__EXTRACTED INFORMATION__.
##############################

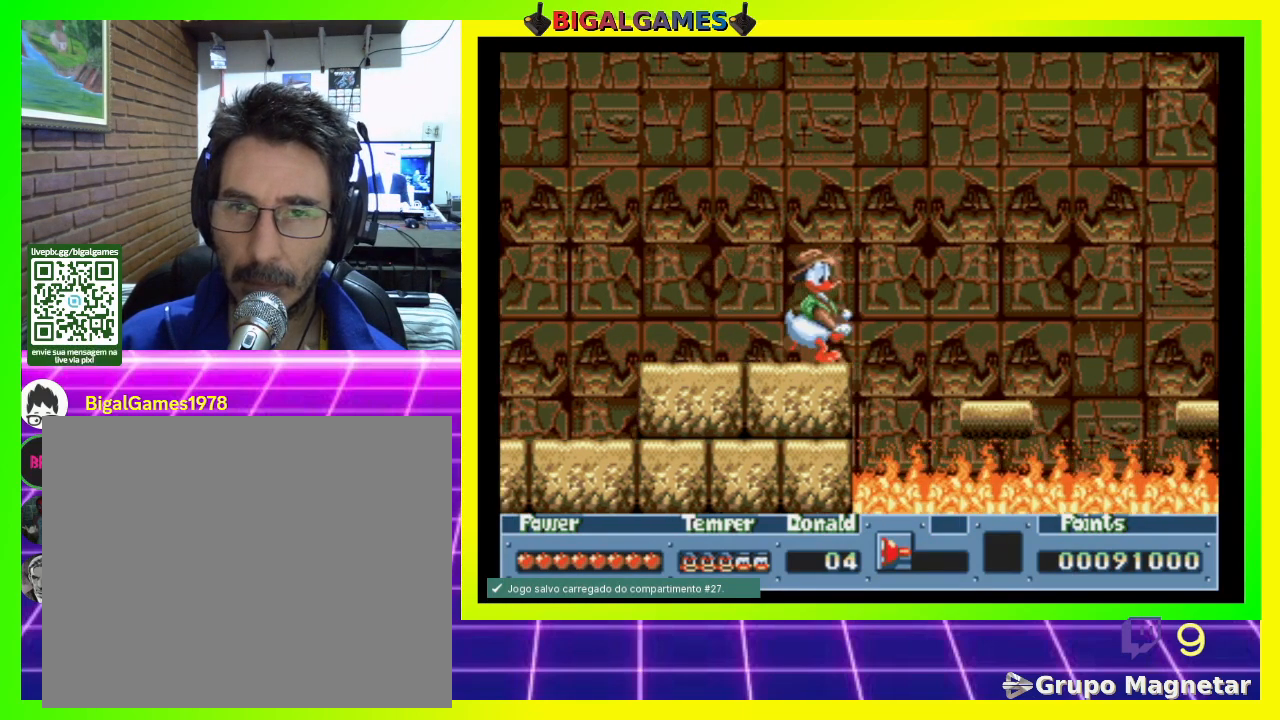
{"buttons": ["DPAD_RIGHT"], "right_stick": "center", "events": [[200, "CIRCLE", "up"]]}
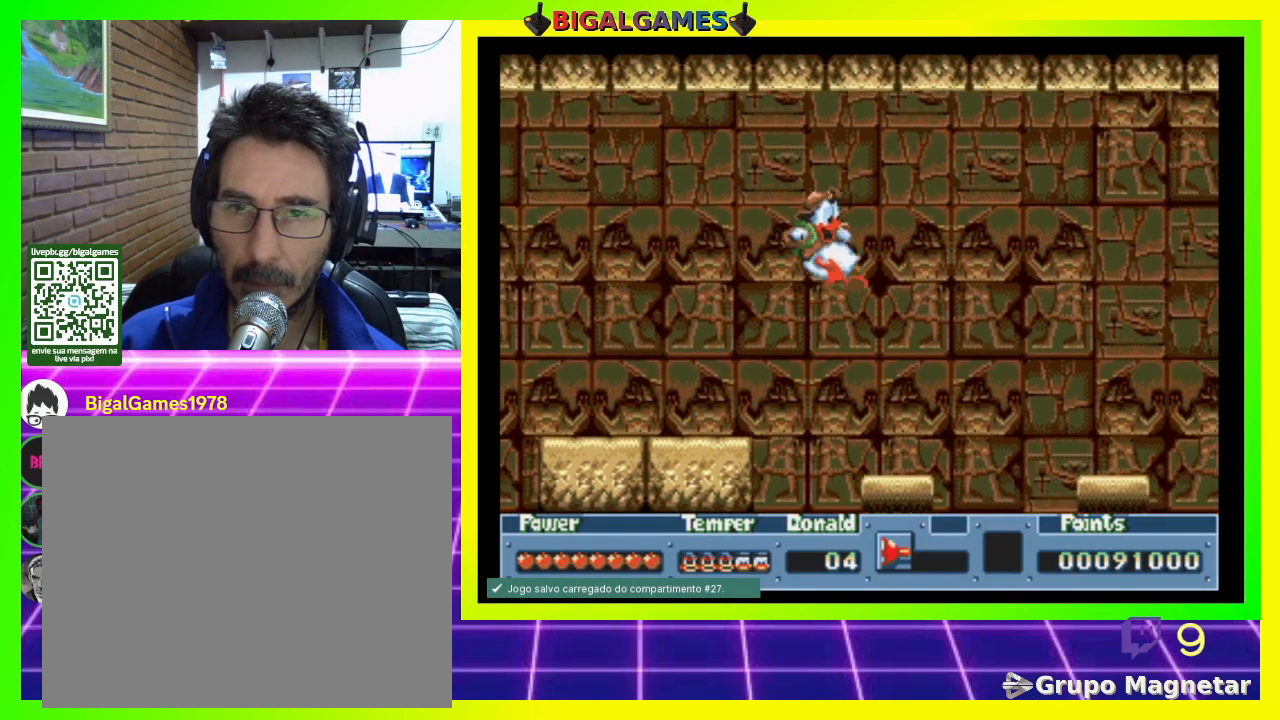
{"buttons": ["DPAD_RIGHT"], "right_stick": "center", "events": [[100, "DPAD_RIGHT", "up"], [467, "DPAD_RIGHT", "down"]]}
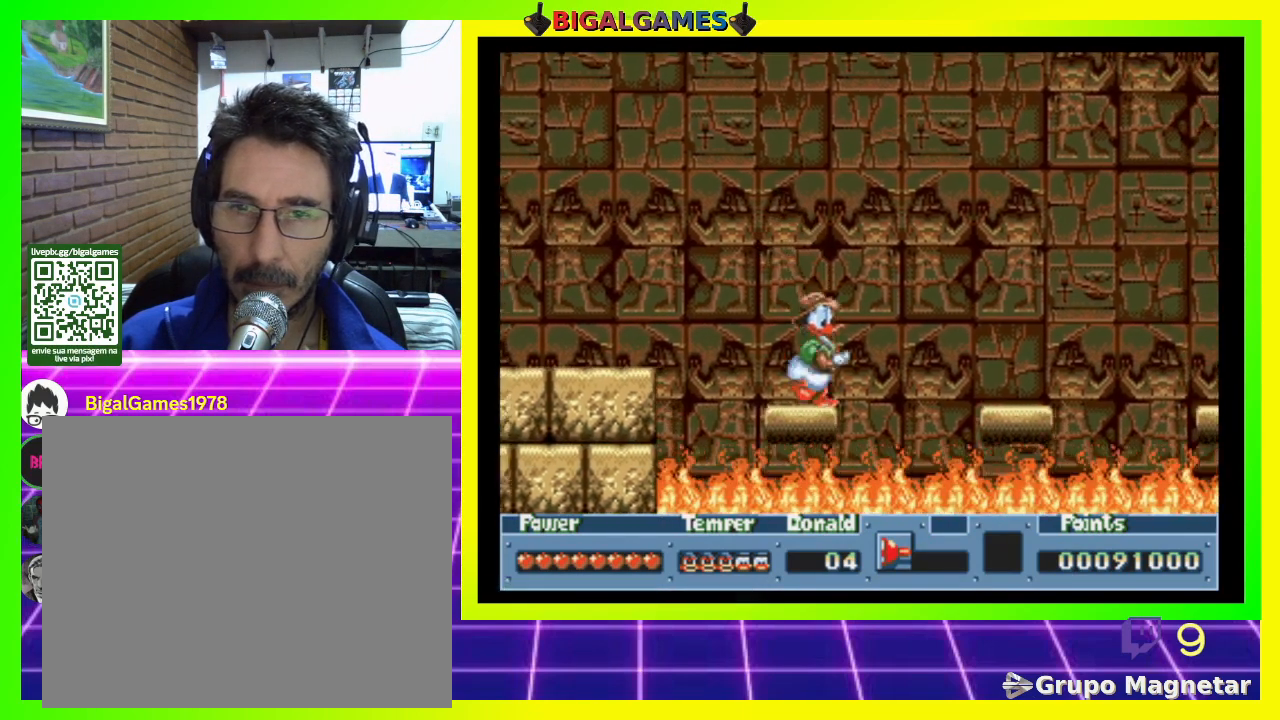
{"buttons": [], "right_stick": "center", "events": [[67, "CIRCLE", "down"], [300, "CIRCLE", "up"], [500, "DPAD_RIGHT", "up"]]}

##############################

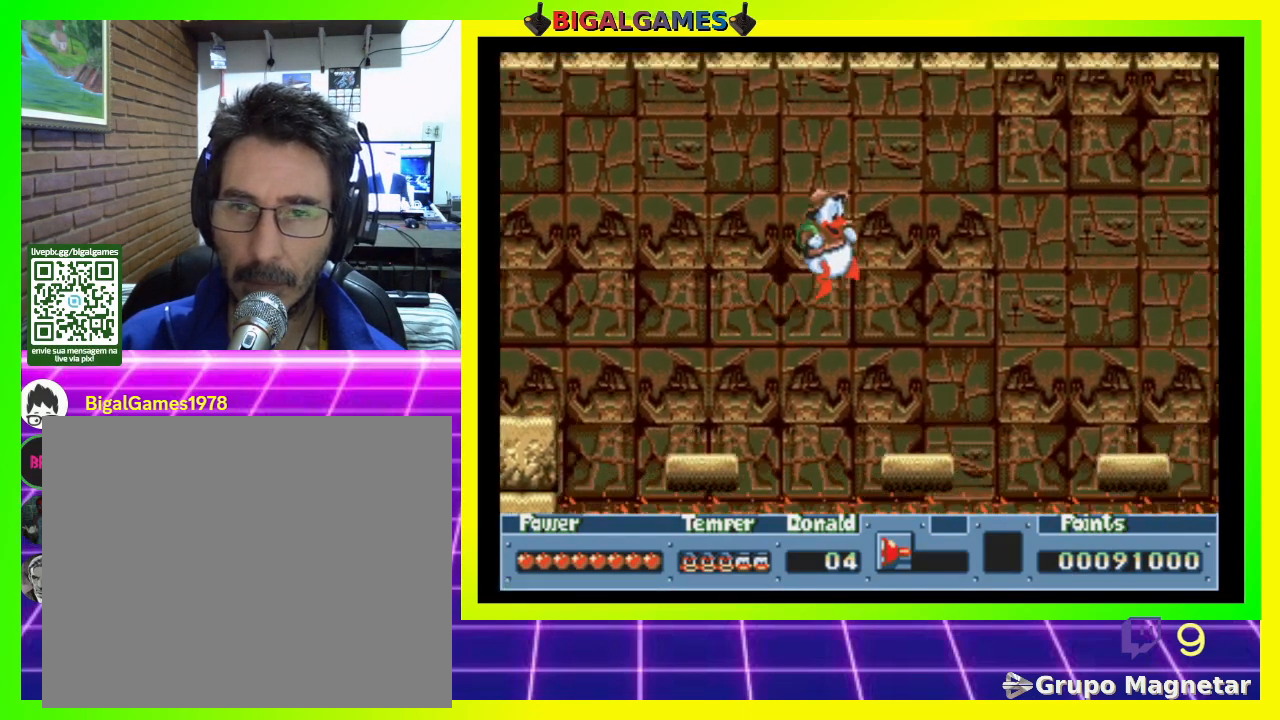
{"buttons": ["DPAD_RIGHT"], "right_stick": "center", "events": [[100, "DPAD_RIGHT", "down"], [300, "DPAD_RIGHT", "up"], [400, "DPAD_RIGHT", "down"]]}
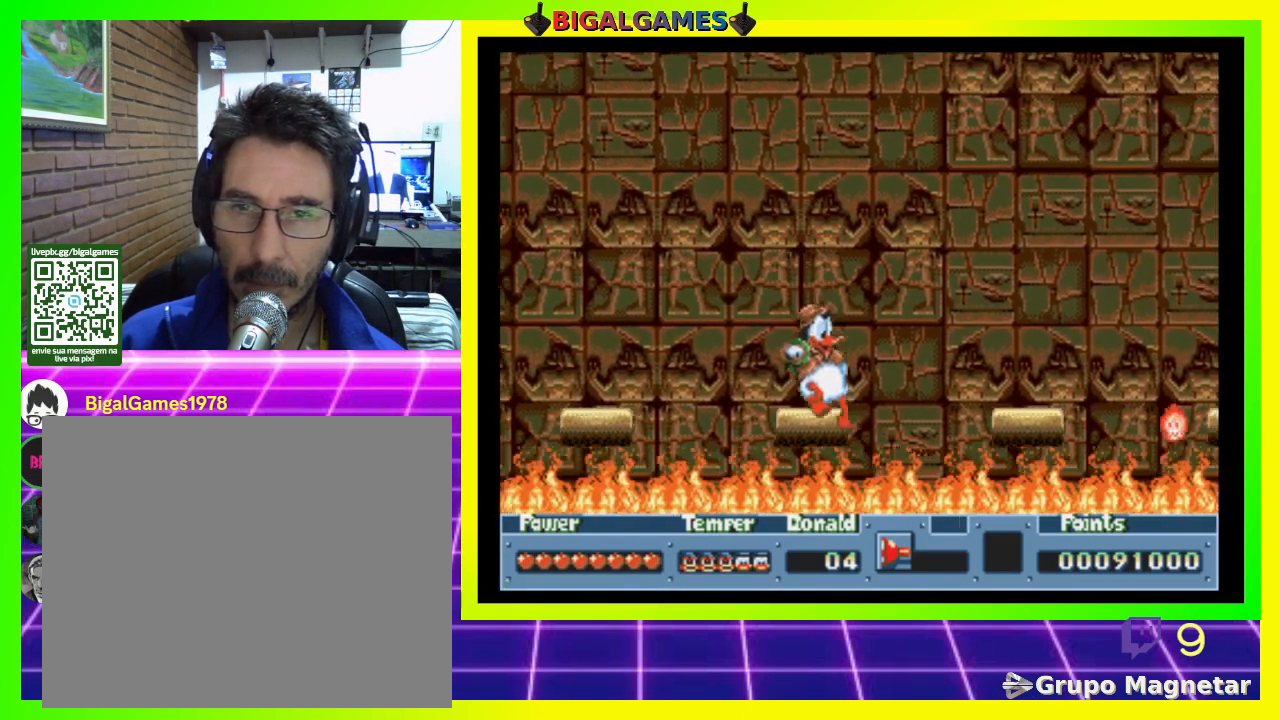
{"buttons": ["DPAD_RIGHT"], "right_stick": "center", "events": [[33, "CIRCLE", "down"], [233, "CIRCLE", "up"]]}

##############################

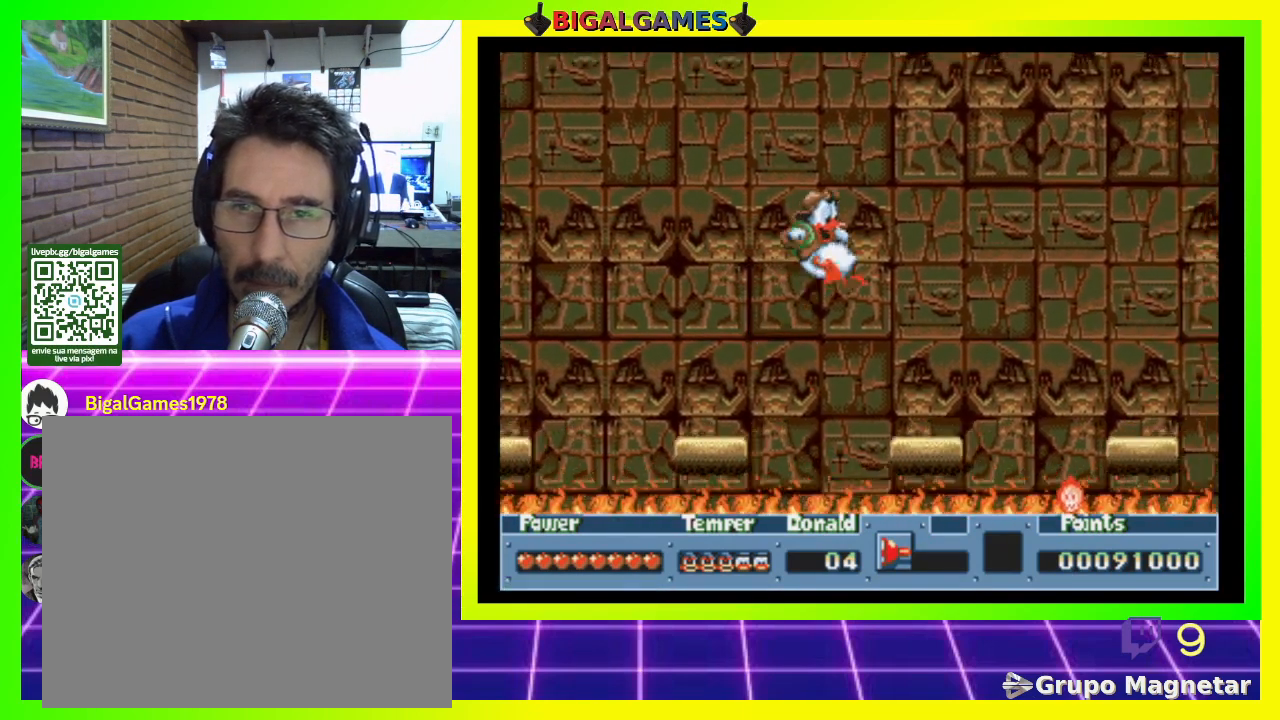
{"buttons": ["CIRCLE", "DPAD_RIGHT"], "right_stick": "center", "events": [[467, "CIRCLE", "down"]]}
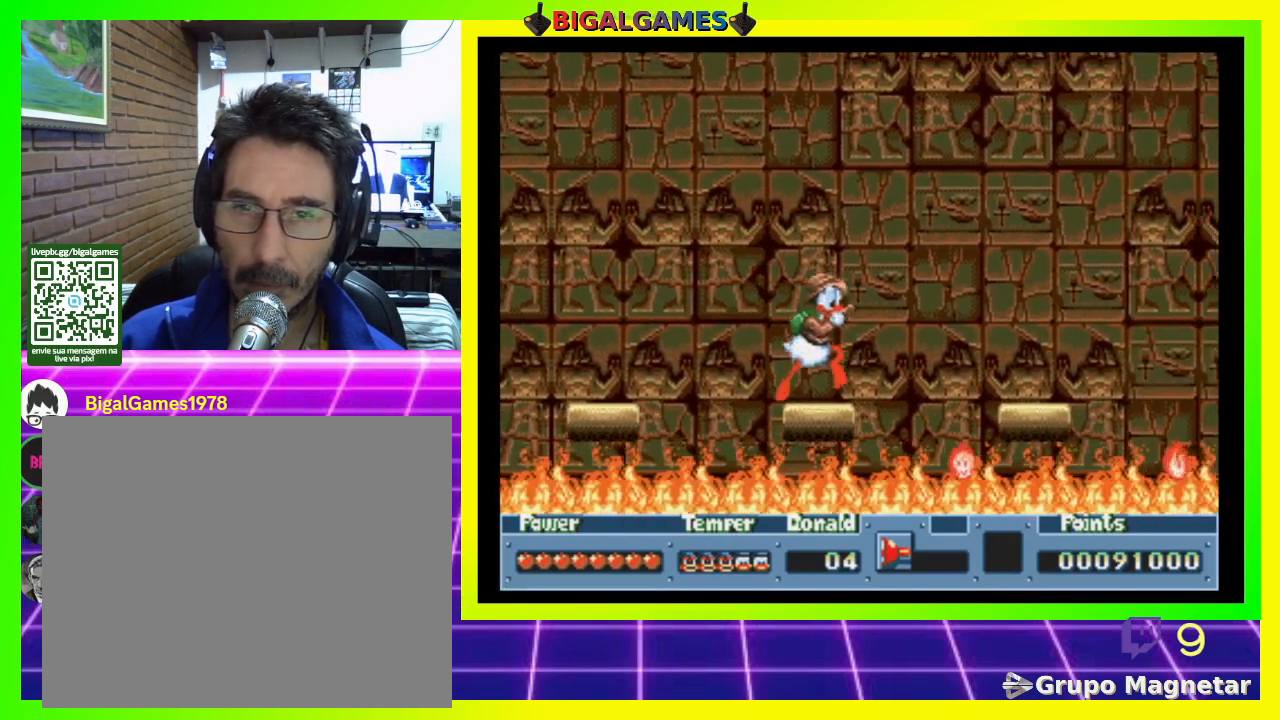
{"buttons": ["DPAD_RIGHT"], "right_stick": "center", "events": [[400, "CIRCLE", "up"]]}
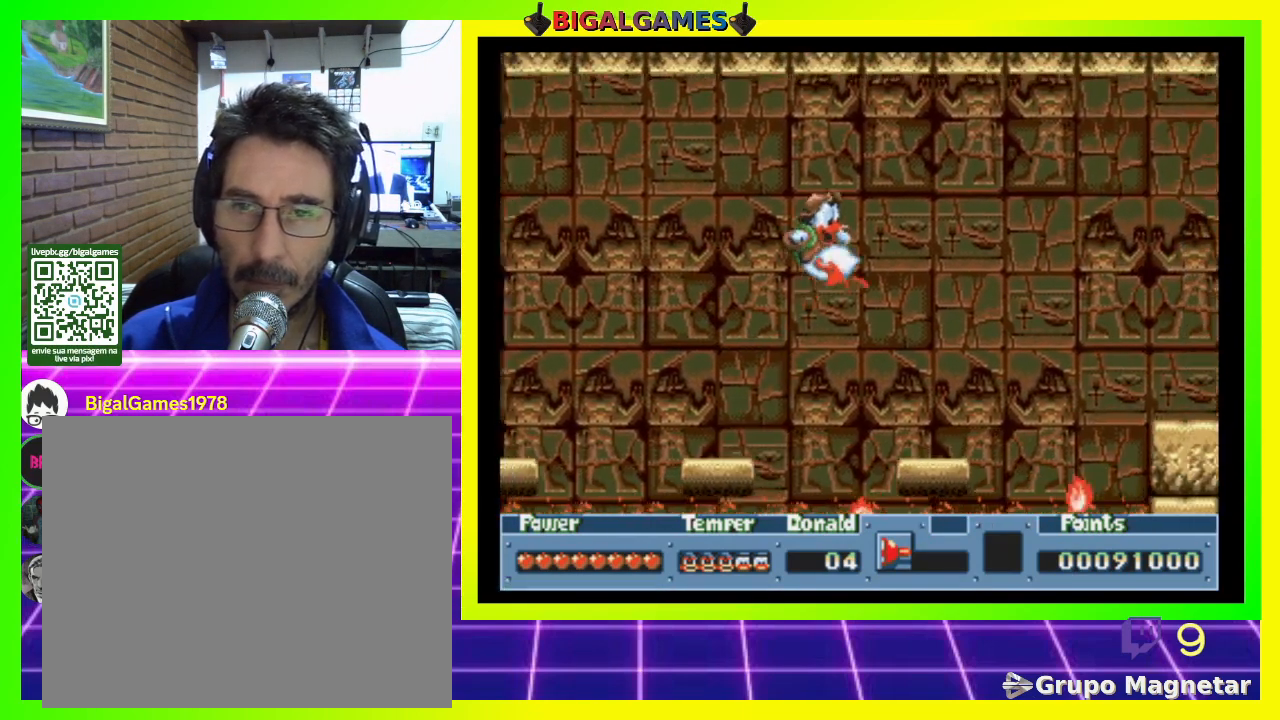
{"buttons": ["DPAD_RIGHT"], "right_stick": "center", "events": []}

##############################

__PROBLEM DETAILS__.
The expected answer is every line in the data above that carries the string "down".

__EXERCISE OUTPUT__.
{"buttons": ["DPAD_RIGHT"], "right_stick": "center", "events": [[100, "DPAD_RIGHT", "up"], [467, "DPAD_RIGHT", "down"]]}
{"buttons": [], "right_stick": "center", "events": [[67, "CIRCLE", "down"], [300, "CIRCLE", "up"], [500, "DPAD_RIGHT", "up"]]}
{"buttons": ["DPAD_RIGHT"], "right_stick": "center", "events": [[100, "DPAD_RIGHT", "down"], [300, "DPAD_RIGHT", "up"], [400, "DPAD_RIGHT", "down"]]}
{"buttons": ["DPAD_RIGHT"], "right_stick": "center", "events": [[33, "CIRCLE", "down"], [233, "CIRCLE", "up"]]}
{"buttons": ["CIRCLE", "DPAD_RIGHT"], "right_stick": "center", "events": [[467, "CIRCLE", "down"]]}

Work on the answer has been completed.